- _What to do_:
[A] Could you rewrite the passage of the Kunming attack article starting with "Four of the attackers" and going on through "Tuesday, February 10.", substituting "accord" for "agreement"?
[B] Can you resume the article on the Kunming attack suspects from the point where it stops?

- _Extract provided_:
Four of the attackers were found guilty following their trial in September 2014.

Four men suspected of planning the 2014 Kunming Train Station attack were arrested this week in Indonesia. According to a report in the Jakarta Post, the Chinese and Indonesian governments agreed to enhance counter-terrorism cooperation in exchange for  information regarding nine Chinese nationals suspected of planning the Kunming terrorist attack. The agreement was signed by the head of the Indonesian  National Counterterrorism Agency (BNPT) Comr. Gen. Saut Usman and China’s Deputy Public Security Minister Meng Hongwei  in Beijing on Tuesday, February 10.

The terror suspects were reportedly arrested on Monday near Poso, Central Sulawesi Province. Speaking after the signing of the cooperation agreement,Saut, director of the BNPT,  said that only four of the nine suspects were arrested. Of the remaining five, three fled into the Sulawesi jungle, while two others escaped to Malaysia. After being picked up by police, the four suspects initially admitted to being Chinese nationals from Xinjiang, however they later changed their story, saying they were from Turkey. China and Indonesia signed an extradition treaty in 2009 so if it is true that suspects are indeed Chinese nationals, it is likely that they will be soon be sent to China to face charges.

In recent years, more and more Uighurs have fled China through Yunnan and into Southeast Asia. In  March 2014, a group of more than 200 Uighur refugees were found in a Thai human trafficking camp near the Malaysian border and earlier that month more than 60 Uighurs were caught escaping into Malaysia. In both cases, those in question claimed Turkish nationality. In previous cases, Uighurs found immigrating illegally into Cambodia and Malaysia were extradited back to China, where they were imprisoned.

In Chinese media, connections between the suspects and the Islamic State in Iraq and the Levant (ISIL) have been made. According to one story on Sina.com, the four suspects were found with Islamic State paraphernalia, leading some to believe that they have a relation to the terrorist organization.  To date, more than three hundred Chinese nationals have joined the Islamic State, and recent reports say that three Chinese fighters were beheaded earlier this month as punishment for defection.

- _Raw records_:
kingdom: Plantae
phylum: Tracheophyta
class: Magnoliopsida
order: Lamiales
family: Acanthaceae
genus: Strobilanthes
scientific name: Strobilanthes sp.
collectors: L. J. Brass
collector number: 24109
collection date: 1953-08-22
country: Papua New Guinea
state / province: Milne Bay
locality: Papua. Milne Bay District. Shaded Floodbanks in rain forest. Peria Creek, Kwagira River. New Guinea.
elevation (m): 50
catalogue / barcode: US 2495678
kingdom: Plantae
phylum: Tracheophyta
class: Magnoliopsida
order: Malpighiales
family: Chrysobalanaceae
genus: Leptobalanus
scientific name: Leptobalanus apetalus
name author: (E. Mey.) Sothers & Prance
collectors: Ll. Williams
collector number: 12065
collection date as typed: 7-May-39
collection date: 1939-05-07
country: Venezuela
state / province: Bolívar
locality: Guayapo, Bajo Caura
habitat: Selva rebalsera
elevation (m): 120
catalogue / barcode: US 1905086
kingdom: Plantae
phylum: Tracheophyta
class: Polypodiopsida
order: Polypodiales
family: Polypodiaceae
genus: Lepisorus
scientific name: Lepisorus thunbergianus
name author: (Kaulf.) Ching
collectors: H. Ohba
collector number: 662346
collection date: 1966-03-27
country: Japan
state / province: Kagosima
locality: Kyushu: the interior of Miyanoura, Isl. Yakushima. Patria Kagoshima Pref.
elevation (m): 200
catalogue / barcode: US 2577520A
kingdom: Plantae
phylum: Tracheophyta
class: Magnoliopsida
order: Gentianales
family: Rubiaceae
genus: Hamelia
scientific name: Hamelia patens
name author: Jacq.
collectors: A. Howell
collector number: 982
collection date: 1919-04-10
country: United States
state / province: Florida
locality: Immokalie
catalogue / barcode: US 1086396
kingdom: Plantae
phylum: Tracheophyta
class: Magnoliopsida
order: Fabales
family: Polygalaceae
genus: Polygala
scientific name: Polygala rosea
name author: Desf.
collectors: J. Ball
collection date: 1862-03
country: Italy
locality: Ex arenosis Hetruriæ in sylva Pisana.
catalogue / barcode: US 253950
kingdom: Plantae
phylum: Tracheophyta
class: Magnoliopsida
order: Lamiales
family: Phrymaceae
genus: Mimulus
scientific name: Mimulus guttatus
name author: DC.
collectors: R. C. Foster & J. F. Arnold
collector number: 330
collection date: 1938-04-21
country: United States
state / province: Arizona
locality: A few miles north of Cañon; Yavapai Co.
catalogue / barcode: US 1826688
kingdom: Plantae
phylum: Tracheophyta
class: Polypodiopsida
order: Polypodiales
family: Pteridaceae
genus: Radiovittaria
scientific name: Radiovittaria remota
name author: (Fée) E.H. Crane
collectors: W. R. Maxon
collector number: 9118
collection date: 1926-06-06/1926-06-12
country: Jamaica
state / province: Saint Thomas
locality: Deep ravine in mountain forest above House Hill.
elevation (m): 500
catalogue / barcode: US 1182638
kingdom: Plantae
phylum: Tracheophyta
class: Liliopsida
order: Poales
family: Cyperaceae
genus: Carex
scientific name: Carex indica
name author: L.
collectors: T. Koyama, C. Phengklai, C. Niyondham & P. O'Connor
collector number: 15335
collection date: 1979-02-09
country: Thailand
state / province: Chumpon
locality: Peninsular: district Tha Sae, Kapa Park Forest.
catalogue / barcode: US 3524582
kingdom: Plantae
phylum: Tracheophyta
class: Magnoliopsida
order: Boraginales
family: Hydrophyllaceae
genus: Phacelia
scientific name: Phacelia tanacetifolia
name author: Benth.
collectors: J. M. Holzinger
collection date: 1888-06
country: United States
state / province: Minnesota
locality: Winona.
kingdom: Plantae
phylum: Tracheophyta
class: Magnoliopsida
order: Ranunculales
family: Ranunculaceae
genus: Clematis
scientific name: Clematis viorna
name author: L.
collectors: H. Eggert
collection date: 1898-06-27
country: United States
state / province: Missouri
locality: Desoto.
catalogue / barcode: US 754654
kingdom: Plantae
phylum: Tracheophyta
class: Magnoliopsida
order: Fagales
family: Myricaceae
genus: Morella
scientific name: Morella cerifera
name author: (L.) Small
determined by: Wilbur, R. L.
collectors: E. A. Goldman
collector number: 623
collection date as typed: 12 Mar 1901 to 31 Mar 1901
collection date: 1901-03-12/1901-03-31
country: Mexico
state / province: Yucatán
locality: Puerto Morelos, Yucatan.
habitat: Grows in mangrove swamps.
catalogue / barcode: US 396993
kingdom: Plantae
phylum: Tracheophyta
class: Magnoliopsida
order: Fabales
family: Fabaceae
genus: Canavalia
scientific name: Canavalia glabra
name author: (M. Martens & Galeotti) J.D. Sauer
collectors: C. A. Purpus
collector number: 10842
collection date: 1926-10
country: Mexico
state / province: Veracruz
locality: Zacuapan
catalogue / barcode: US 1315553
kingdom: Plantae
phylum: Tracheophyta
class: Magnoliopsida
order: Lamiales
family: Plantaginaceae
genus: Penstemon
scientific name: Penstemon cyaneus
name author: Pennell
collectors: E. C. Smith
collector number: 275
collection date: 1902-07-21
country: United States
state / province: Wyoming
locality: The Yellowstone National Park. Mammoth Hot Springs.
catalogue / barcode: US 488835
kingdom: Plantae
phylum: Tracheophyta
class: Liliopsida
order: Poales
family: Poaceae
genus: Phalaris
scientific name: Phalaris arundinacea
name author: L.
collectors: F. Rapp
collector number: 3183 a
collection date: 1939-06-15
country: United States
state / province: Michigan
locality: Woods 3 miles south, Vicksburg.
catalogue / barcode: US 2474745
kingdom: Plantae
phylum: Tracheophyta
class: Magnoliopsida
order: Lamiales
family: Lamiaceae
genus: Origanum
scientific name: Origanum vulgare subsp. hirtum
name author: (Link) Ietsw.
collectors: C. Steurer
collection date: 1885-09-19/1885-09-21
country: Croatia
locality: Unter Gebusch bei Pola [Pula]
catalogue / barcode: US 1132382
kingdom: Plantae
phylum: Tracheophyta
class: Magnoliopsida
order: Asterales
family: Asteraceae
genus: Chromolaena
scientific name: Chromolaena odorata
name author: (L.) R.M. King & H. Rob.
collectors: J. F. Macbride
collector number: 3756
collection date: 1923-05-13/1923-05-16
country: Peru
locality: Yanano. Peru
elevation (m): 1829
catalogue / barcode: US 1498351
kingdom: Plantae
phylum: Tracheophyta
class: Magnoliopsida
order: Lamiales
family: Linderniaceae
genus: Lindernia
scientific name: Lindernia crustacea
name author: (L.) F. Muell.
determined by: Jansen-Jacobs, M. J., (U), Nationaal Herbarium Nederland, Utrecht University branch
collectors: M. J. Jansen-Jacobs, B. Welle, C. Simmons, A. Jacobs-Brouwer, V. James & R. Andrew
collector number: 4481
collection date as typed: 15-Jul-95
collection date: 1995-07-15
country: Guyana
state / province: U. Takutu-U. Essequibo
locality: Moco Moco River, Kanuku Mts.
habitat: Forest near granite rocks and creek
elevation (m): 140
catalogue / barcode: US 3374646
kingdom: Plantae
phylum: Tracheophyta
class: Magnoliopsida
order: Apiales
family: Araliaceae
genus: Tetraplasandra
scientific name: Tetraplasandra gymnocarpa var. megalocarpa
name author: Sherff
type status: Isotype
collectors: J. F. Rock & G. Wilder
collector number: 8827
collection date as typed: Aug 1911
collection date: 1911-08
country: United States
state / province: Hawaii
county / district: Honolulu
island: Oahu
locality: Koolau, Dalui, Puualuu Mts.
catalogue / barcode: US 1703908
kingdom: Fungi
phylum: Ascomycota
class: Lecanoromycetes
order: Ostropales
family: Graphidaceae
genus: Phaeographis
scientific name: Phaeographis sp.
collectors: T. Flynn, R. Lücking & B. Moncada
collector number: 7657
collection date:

- _Exercise results_:
[A]
Four of the attackers were found guilty following their trial in September 2014.

Four men suspected of planning the 2014 Kunming Train Station attack were arrested this week in Indonesia. According to a report in the Jakarta Post, the Chinese and Indonesian governments agreed to enhance counter-terrorism cooperation in exchange for  information regarding nine Chinese nationals suspected of planning the Kunming terrorist attack. The accord was signed by the head of the Indonesian  National Counterterrorism Agency (BNPT) Comr. Gen. Saut Usman and China’s Deputy Public Security Minister Meng Hongwei  in Beijing on Tuesday, February 10.

[B]
Though the exact story of their arrival in Sulawesi is murky at the moment,  Saut believes they are indeed from China. “They are believed to have fled to Poso by taking the land route through Myanmar, southern Thailand and Malaysia. From Malaysia, they entered Indonesia through Medan with Turkish passports and they posed as asylum seekers when they were in Medan,” he said as quoted by Antara news agency. According to Saut, the terrorism suspects went to Puncak in Bogor, Java to join a group of people from the Middle East who wanted to go to Poso.

Central Sulawesi has long been one of Indonesia’s most unstable regions. Starting in the late nineties, tensions between the province’s Muslim and Christian communities began to boil over before a spate of violence gripped the province. A series of bus attacks in Poso in 2002 and the beheadings of three teenage girls in 2005 brought a certain notoriety to the region  and to this day it’s known as a hotbed for extremist activity in the Indonesian archipelago.

The timing of the arrests and the signing of the counter terrorism cooperation agreement between the two countries is unlikely to be a coincidence. According to information received from the Indonesian Embassy in Beijing, the suspects’ names were on international terrorist watchlists and it is probable that Indonesian authorities picked them up independent of Chinese involvement. Following their arrests, it is likely that the Indonesian government used the news as a bargaining chip  to get the Chinese to sign the bilateral cooperation agreement. The arrests, being related to such a high-profile case, and the cooperation agreement should be seen as victories for Indonesia, whose relationship with China is growing closer, despite persistent maritime issues.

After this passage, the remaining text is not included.